University Of California-Berkeley, Berkeley CA

Investigators

Abstract

This project will expand understanding of digital inequality by focusing on connectivity challenges in rural communities. In terms of the broader impacts of this project, the findings will speak directly to ongoing struggles and concerns over Internet access. Factors to be studied include telecom industry regulations, policies of the FCC and other agencies, grant and loan programs, and technological innovations emerging out of Academia and the private sector. This project will provide a better understanding of how well governments incentivizing incumbents and rural self-organizing are or are not working and why. The findings will help inform citizen advocacy groups and communities that are organizing to address their connectivity needs.

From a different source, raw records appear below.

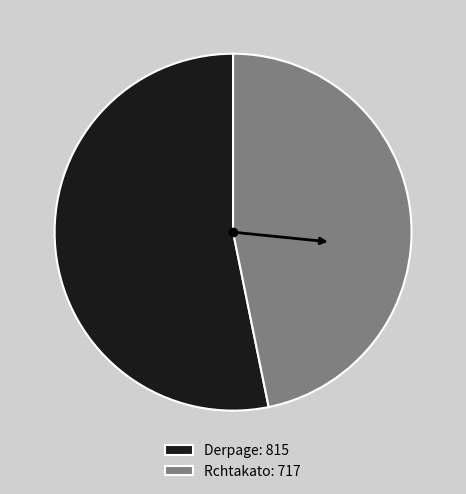

The Rchtakato: 717 slice represents 47% of the pie. True or false?

True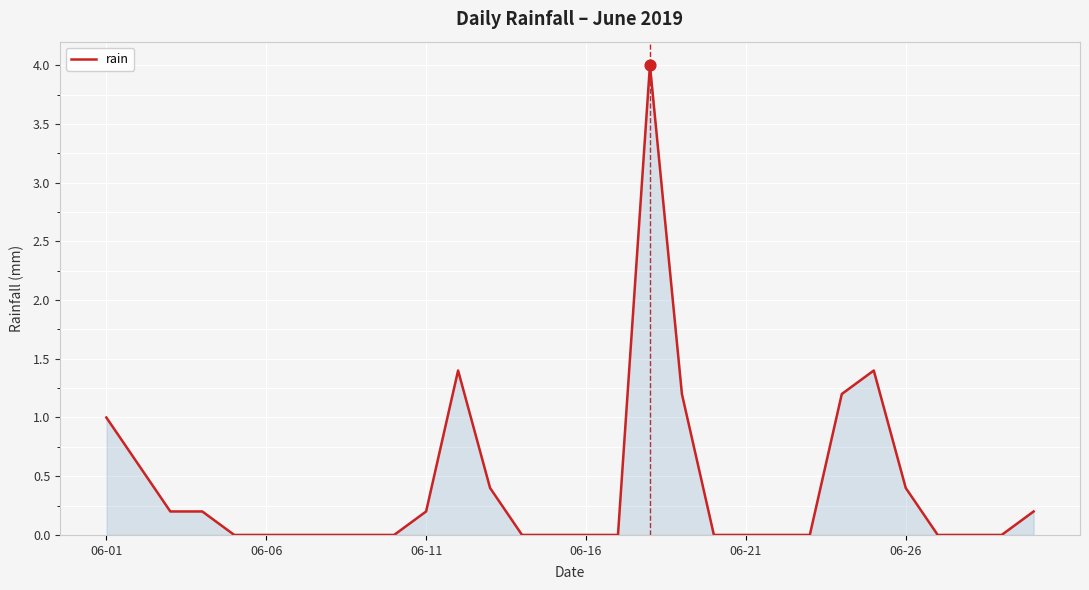

What is the maximum value shown in the chart?

4.0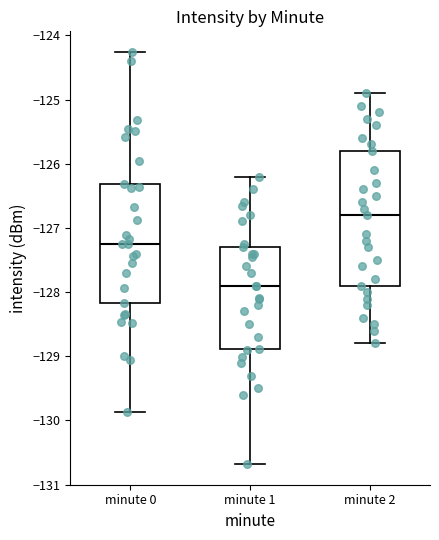

Where is the lower edge of the box for minute 1 on the y-axis? The values are not printed on the chart, so give them approximately, as read against the axis.

-128.9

Furthermore, students will be involved in an outreach activity learning about Native American communities in the area to develop approaches to managing and sharing cultural information informed by the idea of data sovereignty. This research will be of interest to communities, policy makers, technology industries and scholars. The study will center on two sites: Mendocino county, California and Crook county, Oregon. These sites are selected for their distinctive and contrasting populations and histories. This study will (a) pursue a cultural analysis of the selected sites that is attuned to rural cultural identities in order to examine how practices of Internet use are being defined and (b) look at the material affordances and constraints on access through a focus on infrastructure with special attention paid to the collective efforts by communities to cooperatively self-provision connectivity. This proposal will draw from new materialist theories because it places culture as well as collectivities and places back into the conversation on the digital divide. This research will broaden the conversation around access and connectivity to include culture, place and social institutions as well as individual user behavior.